----- Given records

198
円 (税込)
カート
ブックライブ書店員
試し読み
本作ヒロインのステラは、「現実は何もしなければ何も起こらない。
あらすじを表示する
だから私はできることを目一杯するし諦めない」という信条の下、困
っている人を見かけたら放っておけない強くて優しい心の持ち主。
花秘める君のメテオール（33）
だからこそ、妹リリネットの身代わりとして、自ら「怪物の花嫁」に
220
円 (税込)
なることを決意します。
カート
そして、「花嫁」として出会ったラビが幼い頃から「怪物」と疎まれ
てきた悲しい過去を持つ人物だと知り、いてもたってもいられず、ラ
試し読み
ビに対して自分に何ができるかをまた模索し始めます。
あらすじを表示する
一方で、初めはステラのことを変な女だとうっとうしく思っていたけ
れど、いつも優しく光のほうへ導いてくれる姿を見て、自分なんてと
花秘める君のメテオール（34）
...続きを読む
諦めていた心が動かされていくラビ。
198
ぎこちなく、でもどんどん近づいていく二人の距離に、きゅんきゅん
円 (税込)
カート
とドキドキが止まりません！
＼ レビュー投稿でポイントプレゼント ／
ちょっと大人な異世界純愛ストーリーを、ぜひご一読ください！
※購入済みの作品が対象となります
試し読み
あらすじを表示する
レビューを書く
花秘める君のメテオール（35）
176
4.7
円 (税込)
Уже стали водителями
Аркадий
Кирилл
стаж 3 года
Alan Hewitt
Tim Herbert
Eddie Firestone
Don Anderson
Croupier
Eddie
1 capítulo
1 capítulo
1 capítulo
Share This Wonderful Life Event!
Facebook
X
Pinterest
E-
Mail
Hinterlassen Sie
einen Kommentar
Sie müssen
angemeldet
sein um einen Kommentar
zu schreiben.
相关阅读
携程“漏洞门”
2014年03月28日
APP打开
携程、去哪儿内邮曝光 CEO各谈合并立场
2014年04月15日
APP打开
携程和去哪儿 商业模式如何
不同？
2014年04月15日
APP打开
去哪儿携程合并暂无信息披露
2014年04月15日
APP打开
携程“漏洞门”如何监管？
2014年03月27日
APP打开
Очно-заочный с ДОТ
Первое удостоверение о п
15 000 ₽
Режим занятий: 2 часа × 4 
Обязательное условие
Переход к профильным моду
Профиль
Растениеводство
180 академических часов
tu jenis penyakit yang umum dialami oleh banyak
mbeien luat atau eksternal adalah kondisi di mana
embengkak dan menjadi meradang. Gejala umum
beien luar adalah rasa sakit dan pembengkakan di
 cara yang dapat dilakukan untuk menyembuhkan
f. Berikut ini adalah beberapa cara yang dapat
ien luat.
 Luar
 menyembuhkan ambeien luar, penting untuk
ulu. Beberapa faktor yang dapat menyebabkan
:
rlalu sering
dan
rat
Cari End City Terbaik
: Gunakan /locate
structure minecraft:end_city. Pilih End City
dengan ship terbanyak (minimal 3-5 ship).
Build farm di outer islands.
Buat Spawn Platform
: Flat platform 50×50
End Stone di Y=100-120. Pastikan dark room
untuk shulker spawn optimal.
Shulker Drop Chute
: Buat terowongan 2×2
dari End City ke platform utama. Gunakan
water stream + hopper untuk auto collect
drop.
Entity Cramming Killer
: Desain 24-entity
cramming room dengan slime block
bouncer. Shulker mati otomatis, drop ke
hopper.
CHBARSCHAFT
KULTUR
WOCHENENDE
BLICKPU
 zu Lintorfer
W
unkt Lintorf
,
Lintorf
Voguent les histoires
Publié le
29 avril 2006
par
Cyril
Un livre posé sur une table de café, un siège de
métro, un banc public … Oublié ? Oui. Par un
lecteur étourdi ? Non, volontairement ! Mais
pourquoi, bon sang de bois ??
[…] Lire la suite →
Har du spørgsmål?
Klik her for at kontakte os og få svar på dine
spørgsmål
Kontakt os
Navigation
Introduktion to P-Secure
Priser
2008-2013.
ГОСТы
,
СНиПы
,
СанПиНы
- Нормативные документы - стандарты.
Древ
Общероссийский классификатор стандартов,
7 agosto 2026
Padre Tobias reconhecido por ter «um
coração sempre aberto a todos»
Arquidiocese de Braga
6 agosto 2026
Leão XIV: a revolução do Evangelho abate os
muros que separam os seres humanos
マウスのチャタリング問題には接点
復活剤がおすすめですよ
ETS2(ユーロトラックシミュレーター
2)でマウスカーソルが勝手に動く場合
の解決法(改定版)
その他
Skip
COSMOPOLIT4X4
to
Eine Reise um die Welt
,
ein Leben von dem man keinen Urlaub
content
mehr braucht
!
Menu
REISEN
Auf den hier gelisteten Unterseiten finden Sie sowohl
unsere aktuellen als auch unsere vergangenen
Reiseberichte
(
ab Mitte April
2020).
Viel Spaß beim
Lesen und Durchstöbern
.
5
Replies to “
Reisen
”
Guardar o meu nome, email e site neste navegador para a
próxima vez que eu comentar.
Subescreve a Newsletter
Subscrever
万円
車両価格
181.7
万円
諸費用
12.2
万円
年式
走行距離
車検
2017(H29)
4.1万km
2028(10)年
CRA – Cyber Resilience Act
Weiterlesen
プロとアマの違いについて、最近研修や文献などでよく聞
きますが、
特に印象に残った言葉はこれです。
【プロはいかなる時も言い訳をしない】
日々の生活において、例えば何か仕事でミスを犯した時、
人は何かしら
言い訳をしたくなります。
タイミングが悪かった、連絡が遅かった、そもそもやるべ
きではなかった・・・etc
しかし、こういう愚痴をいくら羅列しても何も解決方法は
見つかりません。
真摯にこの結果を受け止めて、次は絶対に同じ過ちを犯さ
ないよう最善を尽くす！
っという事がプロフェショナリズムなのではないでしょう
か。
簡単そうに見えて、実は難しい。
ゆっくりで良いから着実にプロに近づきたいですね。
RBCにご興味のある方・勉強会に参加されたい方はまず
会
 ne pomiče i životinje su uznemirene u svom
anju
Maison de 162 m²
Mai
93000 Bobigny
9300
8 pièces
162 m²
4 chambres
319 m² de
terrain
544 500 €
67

----------

Your instructions: Render the items as a numbered list, omitting blank lines, from the first line of the items through the line containing "beien luar adalah".

Written answer:
1. 198
2. 円 (税込)
3. カート
4. ブックライブ書店員
5. 試し読み
6. 本作ヒロインのステラは、「現実は何もしなければ何も起こらない。
7. あらすじを表示する
8. だから私はできることを目一杯するし諦めない」という信条の下、困
9. っている人を見かけたら放っておけない強くて優しい心の持ち主。
10. 花秘める君のメテオール（33）
11. だからこそ、妹リリネットの身代わりとして、自ら「怪物の花嫁」に
12. 220
13. 円 (税込)
14. なることを決意します。
15. カート
16. そして、「花嫁」として出会ったラビが幼い頃から「怪物」と疎まれ
17. てきた悲しい過去を持つ人物だと知り、いてもたってもいられず、ラ
18. 試し読み
19. ビに対して自分に何ができるかをまた模索し始めます。
20. あらすじを表示する
21. 一方で、初めはステラのことを変な女だとうっとうしく思っていたけ
22. れど、いつも優しく光のほうへ導いてくれる姿を見て、自分なんてと
23. 花秘める君のメテオール（34）
24. ...続きを読む
25. 諦めていた心が動かされていくラビ。
26. 198
27. ぎこちなく、でもどんどん近づいていく二人の距離に、きゅんきゅん
28. 円 (税込)
29. カート
30. とドキドキが止まりません！
31. ＼ レビュー投稿でポイントプレゼント ／
32. ちょっと大人な異世界純愛ストーリーを、ぜひご一読ください！
33. ※購入済みの作品が対象となります
34. 試し読み
35. あらすじを表示する
36. レビューを書く
37. 花秘める君のメテオール（35）
38. 176
39. 4.7
40. 円 (税込)
41. Уже стали водителями
42. Аркадий
43. Кирилл
44. стаж 3 года
45. Alan Hewitt
46. Tim Herbert
47. Eddie Firestone
48. Don Anderson
49. Croupier
50. Eddie
51. 1 capítulo
52. 1 capítulo
53. 1 capítulo
54. Share This Wonderful Life Event!
55. Facebook
56. X
57. Pinterest
58. E-
59. Mail
60. Hinterlassen Sie
61. einen Kommentar
62. Sie müssen
63. angemeldet
64. sein um einen Kommentar
65. zu schreiben.
66. 相关阅读
67. 携程“漏洞门”
68. 2014年03月28日
69. APP打开
70. 携程、去哪儿内邮曝光 CEO各谈合并立场
71. 2014年04月15日
72. APP打开
73. 携程和去哪儿 商业模式如何
74. 不同？
75. 2014年04月15日
76. APP打开
77. 去哪儿携程合并暂无信息披露
78. 2014年04月15日
79. APP打开
80. 携程“漏洞门”如何监管？
81. 2014年03月27日
82. APP打开
83. Очно-заочный с ДОТ
84. Первое удостоверение о п
85. 15 000 ₽
86. Режим занятий: 2 часа × 4 
87. Обязательное условие
88. Переход к профильным моду
89. Профиль
90. Растениеводство
91. 180 академических часов
92. tu jenis penyakit yang umum dialami oleh banyak
93. mbeien luat atau eksternal adalah kondisi di mana
94. embengkak dan menjadi meradang. Gejala umum
95. beien luar adalah rasa sakit dan pembengkakan di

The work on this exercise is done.